Verifying Logins

[Jacob_]

I'm trying to figure out how to prevent hacking/impersonation in Buildsim. There is a central user database, but servers are hosted by players. Currently, users login on the website and click a link to join a server, which creates a webstart file with the correct information filled in. The problem is that people can save the web start file locally and edit it--not good! I was orignally going to have the client send some kind of user-specific key to the game server--their password hash, or one generated by the website that is used only for multiplayer. But then I realized that a server admin could steal someone's key using wireshark and login as them anywhere they wanted.

I guess I need to make the key specific to each server somehow, but how? Using the server name or something as a salt would work, but eventually someone would crack it and leak the details of the hash on /b/. Any suggestions?

[Riven]

You can do a hash handshake. The password will not be transfered.

Google "MD5 handshake" but apply it using another hash function (like SHA2)


You end up with a structure like:
Client -> User Hosted Game Server -> Secure Central User Database

1. "Client" wants to login
2. "Client" sends username, sends it to "User Hosted Game Server"
3. "User Hosted Game Server" sends it to "Secure Central User Database"
4. "Secure Central User Database" generates salt, calculates [hash of (salt+client.password)] , but sends [salt] to "User Hosted Game Server"
5. "User Hosted Game Server" sends hash to "Client"
6. "Client" knows own password (obviously) and calculates [hash of (salt+client.password)], and sends it to "User Hosted Game Server"
7. "User Hosted Game Server" sends it to "Secure Central User Database"
8. "Secure Central User Database" compares remembered [hash of (salt+client.password)] with answer from "Client"
9. "Secure Central User Database" sends SUCCESS/FAILURE to "User Hosted Game Server"
10. "User Hosted Game Server" now knows whether "Client" is authenticated, disconnects from "Secure Central User Database"
11. "User Hosted Game Server" sends SUCCESS/FAILURE to "Client"
12. "User Hosted Game Server" and "Client" do their magic.

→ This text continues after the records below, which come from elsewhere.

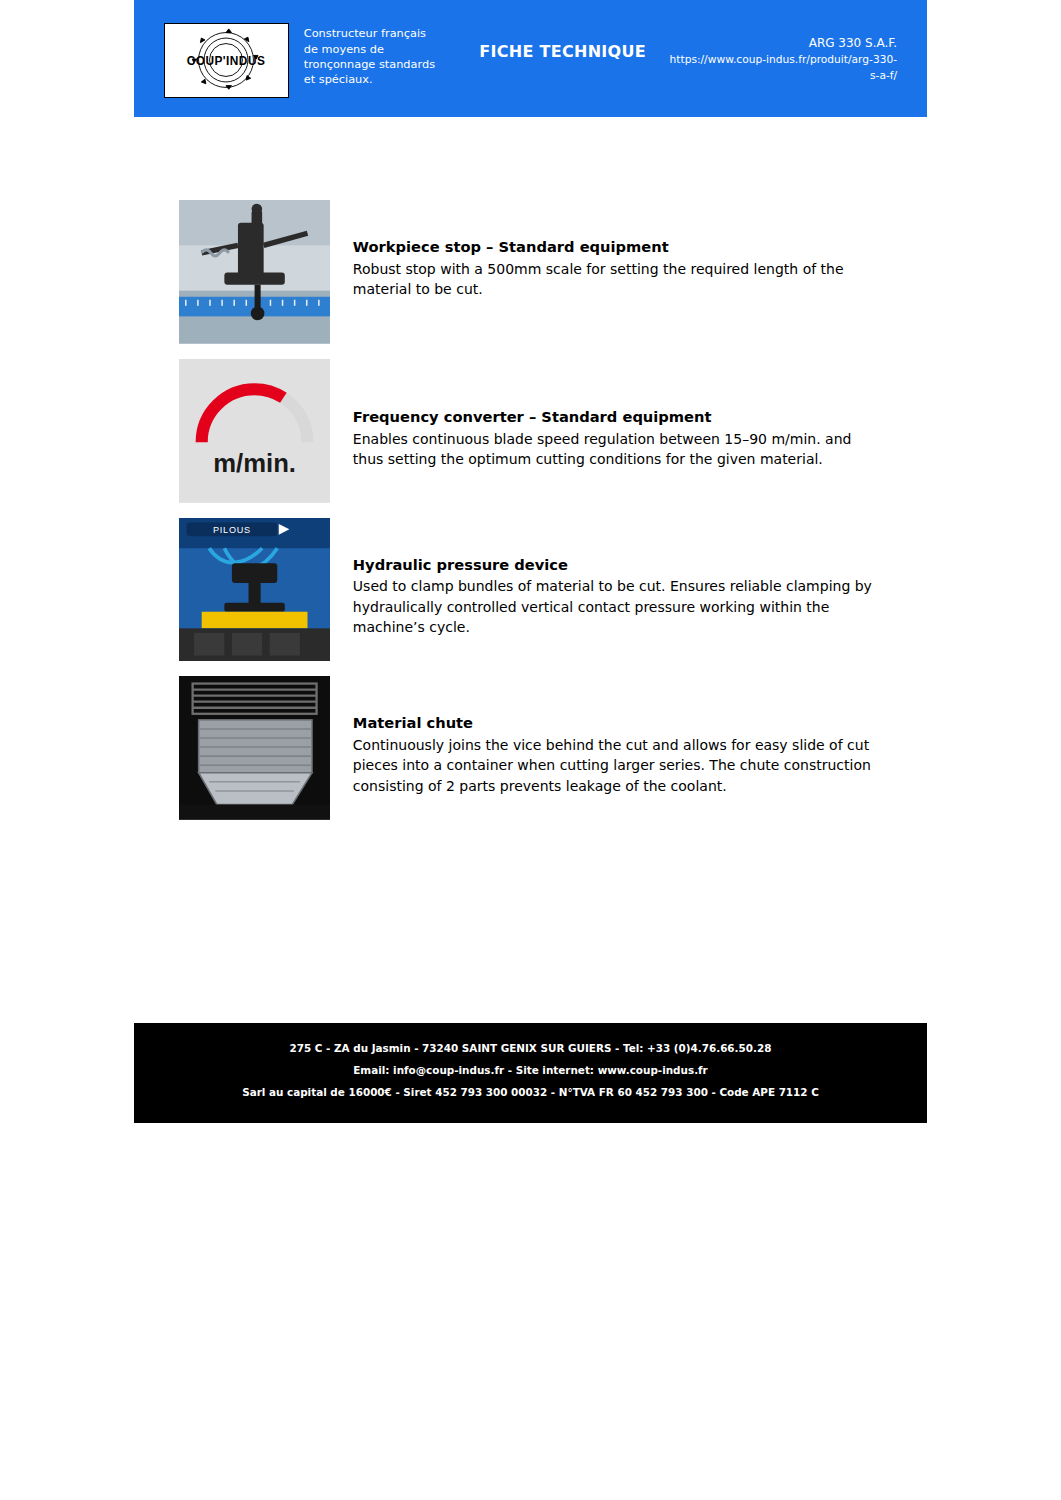COUP'INDUS
Constructeur français
de moyens de
tronçonnage standards
et spéciaux.
FICHE TECHNIQUE
ARG 330 S.A.F.
https://www.coup-indus.fr/produit/arg-330-s-a-f/
Workpiece stop – Standard equipment
Robust stop with a 500mm scale for setting the required length of the material to be cut.
m/min.
Frequency converter – Standard equipment
Enables continuous blade speed regulation between 15–90 m/min. and thus setting the optimum cutting conditions for the given material.
PILOUS
Hydraulic pressure device
Used to clamp bundles of material to be cut. Ensures reliable clamping by hydraulically controlled vertical contact pressure working within the machine’s cycle.
Material chute
Continuously joins the vice behind the cut and allows for easy slide of cut pieces into a container when cutting larger series. The chute construction consisting of 2 parts prevents leakage of the coolant.
275 C - ZA du Jasmin - 73240 SAINT GENIX SUR GUIERS - Tel: +33 (0)4.76.66.50.28
Email: info@coup-indus.fr - Site internet: www.coup-indus.fr
Sarl au capital de 16000€ - Siret 452 793 300 00032 - N°TVA FR 60 452 793 300 - Code APE 7112 C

This is basically a hash handshake with a proxy in between. The proxy becomes the server once the handshake is finished. Note that "Client" never connects to "Secure Central User Database".


Note:
The above communication suggests that "Secure Central User Database" has the 'client.password' stored in plaintext. This is inherently unsafe, so (once it works) you can replace 'client.password' with 'hash of (hardcoded salt + client.password)' on both sides of the handshake. Keep in mind that it doesn't matter that clients know the password-salt used on the server. This renders MD5/SHA lookup tables useless.

Note 2:
The "Client" must guard against the "User Hosted Game Server" sending a hash of "" (empty string). That way the "Client" would hash (password+"") and send that to "User Hosted Game Server", which can then lookup the hash in a lookup table. A better salt-hash-function than hash(salt+password) would be hash(hash(salt), hash(password)) anyway.